Commerce and Consumer Affairs Minister Kris Faafoi says banks must only charge credit card interest rates they are satisfied borrowers can repay without suffering substantial hardship, and is encouraging credit card using consumers to shop around.
Faafoi's comments to interest.co.nz come after we pointed out our interview with The Co-operative Bank CEO David Cunningham. Cunningham describes the credit card market as "a real area of customer harm", saying it would be a worthy recipient of a probe by the Commerce Commission under its new market study powers.
"I would expect credit card providers to charge fees that are fair and reasonable for consumers. Under the Credit Contracts and Consumer Finance Act, banks can only charge a credit card interest rate if they are satisfied that borrowers can make repayments without suffering substantial hardship," Faafoi said via a spokeswoman.
"I would encourage consumers to shop around and take advantage of low-interest cards, balance-transfer arrangements, and the interest-free period on cards to reduce the amount of interest they pay on credit cards."
Additionally Faafoi said the recent Financial Markets Authority (FMA) and Reserve Bank (RBNZ) report into bank conduct and culture shows New Zealand banks "need to lift their game" when it comes to identifying problems and risks, including in relation to how they sell products.
"I am considering the report’s recommendations on the regulation of bank conduct and will determine if regulations need to change," Faafoi said.

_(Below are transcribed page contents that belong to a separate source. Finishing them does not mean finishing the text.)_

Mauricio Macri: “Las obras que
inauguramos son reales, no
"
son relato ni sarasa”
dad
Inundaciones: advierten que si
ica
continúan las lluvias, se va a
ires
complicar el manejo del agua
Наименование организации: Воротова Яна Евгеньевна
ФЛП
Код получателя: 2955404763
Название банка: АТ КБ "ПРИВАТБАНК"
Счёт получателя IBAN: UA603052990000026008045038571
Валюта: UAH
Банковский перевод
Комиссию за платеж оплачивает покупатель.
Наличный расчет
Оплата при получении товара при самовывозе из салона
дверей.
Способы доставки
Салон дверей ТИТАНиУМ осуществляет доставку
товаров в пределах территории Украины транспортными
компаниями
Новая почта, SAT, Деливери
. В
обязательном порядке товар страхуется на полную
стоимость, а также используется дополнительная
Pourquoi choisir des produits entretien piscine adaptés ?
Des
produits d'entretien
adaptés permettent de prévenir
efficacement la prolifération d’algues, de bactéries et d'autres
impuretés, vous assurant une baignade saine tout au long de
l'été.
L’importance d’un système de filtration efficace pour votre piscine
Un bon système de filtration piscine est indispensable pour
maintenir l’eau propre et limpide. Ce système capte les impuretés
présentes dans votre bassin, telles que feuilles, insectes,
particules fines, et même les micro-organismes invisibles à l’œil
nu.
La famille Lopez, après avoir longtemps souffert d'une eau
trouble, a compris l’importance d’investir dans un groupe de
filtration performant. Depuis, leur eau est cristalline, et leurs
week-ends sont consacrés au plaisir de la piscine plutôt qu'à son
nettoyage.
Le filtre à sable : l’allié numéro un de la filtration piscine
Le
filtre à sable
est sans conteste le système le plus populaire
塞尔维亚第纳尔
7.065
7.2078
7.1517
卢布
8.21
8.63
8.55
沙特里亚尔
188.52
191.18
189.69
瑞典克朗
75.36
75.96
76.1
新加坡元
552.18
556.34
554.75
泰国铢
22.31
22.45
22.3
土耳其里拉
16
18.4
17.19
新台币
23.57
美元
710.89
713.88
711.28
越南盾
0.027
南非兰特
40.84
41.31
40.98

Following the conduct and culture report interest.co.nz argued here that if the FMA and RBNZ are serious about making banks consider their customers' long-term outcomes they could start by taking a look at the credit card market.
Reserve Bank data shows credit card advances outstanding stood at $7.257 billion as of September, having risen 6.1% year-on-year. The weighted average interest rate on personal interest bearing advances was 17.9%, and the weighted average interest rate effective on all personal advances 11%. In 2017 total credit card billings in NZ reached $43.368 billion.